Copy out every one of the lines below again, character for character and in the same order.
···
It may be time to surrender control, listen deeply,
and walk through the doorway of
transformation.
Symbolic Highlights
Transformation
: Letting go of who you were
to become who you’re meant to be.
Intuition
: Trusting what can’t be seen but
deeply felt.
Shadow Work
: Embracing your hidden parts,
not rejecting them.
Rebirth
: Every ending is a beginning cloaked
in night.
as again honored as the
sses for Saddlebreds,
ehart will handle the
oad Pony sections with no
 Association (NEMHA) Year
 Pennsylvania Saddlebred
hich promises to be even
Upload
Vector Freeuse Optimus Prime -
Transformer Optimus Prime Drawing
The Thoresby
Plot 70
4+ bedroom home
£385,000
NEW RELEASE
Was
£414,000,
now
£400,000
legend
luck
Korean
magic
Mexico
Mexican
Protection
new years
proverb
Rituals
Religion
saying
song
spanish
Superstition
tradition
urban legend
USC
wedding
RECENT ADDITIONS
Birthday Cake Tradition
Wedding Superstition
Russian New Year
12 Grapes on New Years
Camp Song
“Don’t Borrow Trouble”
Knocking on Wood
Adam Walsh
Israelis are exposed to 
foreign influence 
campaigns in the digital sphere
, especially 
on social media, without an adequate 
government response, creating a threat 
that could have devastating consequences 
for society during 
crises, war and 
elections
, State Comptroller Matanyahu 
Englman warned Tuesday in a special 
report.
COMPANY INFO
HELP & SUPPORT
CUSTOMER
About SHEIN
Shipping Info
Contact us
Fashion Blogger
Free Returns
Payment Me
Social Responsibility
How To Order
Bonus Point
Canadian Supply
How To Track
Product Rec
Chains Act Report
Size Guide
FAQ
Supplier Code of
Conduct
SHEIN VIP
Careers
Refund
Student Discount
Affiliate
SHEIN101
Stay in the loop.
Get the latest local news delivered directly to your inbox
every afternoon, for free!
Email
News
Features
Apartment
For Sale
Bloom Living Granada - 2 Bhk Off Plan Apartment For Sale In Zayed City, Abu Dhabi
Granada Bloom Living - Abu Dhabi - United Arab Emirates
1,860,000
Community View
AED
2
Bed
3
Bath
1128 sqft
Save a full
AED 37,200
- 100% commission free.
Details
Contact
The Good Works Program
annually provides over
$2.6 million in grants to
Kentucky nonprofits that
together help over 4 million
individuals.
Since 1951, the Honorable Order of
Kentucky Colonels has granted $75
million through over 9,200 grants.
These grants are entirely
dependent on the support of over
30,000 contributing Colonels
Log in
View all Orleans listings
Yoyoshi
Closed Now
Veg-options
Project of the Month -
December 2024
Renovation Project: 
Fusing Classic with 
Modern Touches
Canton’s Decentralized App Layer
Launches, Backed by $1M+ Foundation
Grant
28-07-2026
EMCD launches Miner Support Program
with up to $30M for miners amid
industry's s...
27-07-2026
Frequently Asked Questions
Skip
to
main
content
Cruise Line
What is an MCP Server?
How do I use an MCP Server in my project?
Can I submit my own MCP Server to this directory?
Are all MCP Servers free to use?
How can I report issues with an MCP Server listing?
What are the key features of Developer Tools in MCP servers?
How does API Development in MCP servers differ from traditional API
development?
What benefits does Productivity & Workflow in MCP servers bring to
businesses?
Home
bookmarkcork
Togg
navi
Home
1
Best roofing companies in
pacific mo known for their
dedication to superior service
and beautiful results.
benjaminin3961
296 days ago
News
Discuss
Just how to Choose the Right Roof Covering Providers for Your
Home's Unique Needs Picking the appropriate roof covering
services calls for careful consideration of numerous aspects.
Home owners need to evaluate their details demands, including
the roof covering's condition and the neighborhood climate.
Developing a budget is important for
···
Solution to this exercise:
It may be time to surrender control, listen deeply,
and walk through the doorway of
transformation.
Symbolic Highlights
Transformation
: Letting go of who you were
to become who you’re meant to be.
Intuition
: Trusting what can’t be seen but
deeply felt.
Shadow Work
: Embracing your hidden parts,
not rejecting them.
Rebirth
: Every ending is a beginning cloaked
in night.
as again honored as the
sses for Saddlebreds,
ehart will handle the
oad Pony sections with no
 Association (NEMHA) Year
 Pennsylvania Saddlebred
hich promises to be even
Upload
Vector Freeuse Optimus Prime -
Transformer Optimus Prime Drawing
The Thoresby
Plot 70
4+ bedroom home
£385,000
NEW RELEASE
Was
£414,000,
now
£400,000
legend
luck
Korean
magic
Mexico
Mexican
Protection
new years
proverb
Rituals
Religion
saying
song
spanish
Superstition
tradition
urban legend
USC
wedding
RECENT ADDITIONS
Birthday Cake Tradition
Wedding Superstition
Russian New Year
12 Grapes on New Years
Camp Song
“Don’t Borrow Trouble”
Knocking on Wood
Adam Walsh
Israelis are exposed to 
foreign influence 
campaigns in the digital sphere
, especially 
on social media, without an adequate 
government response, creating a threat 
that could have devastating consequences 
for society during 
crises, war and 
elections
, State Comptroller Matanyahu 
Englman warned Tuesday in a special 
report.
COMPANY INFO
HELP & SUPPORT
CUSTOMER
About SHEIN
Shipping Info
Contact us
Fashion Blogger
Free Returns
Payment Me
Social Responsibility
How To Order
Bonus Point
Canadian Supply
How To Track
Product Rec
Chains Act Report
Size Guide
FAQ
Supplier Code of
Conduct
SHEIN VIP
Careers
Refund
Student Discount
Affiliate
SHEIN101
Stay in the loop.
Get the latest local news delivered directly to your inbox
every afternoon, for free!
Email
News
Features
Apartment
For Sale
Bloom Living Granada - 2 Bhk Off Plan Apartment For Sale In Zayed City, Abu Dhabi
Granada Bloom Living - Abu Dhabi - United Arab Emirates
1,860,000
Community View
AED
2
Bed
3
Bath
1128 sqft
Save a full
AED 37,200
- 100% commission free.
Details
Contact
The Good Works Program
annually provides over
$2.6 million in grants to
Kentucky nonprofits that
together help over 4 million
individuals.
Since 1951, the Honorable Order of
Kentucky Colonels has granted $75
million through over 9,200 grants.
These grants are entirely
dependent on the support of over
30,000 contributing Colonels
Log in
View all Orleans listings
Yoyoshi
Closed Now
Veg-options
Project of the Month -
December 2024
Renovation Project: 
Fusing Classic with 
Modern Touches
Canton’s Decentralized App Layer
Launches, Backed by $1M+ Foundation
Grant
28-07-2026
EMCD launches Miner Support Program
with up to $30M for miners amid
industry's s...
27-07-2026
Frequently Asked Questions
Skip
to
main
content
Cruise Line
What is an MCP Server?
How do I use an MCP Server in my project?
Can I submit my own MCP Server to this directory?
Are all MCP Servers free to use?
How can I report issues with an MCP Server listing?
What are the key features of Developer Tools in MCP servers?
How does API Development in MCP servers differ from traditional API
development?
What benefits does Productivity & Workflow in MCP servers bring to
businesses?
Home
bookmarkcork
Togg
navi
Home
1
Best roofing companies in
pacific mo known for their
dedication to superior service
and beautiful results.
benjaminin3961
296 days ago
News
Discuss
Just how to Choose the Right Roof Covering Providers for Your
Home's Unique Needs Picking the appropriate roof covering
services calls for careful consideration of numerous aspects.
Home owners need to evaluate their details demands, including
the roof covering's condition and the neighborhood climate.
Developing a budget is important for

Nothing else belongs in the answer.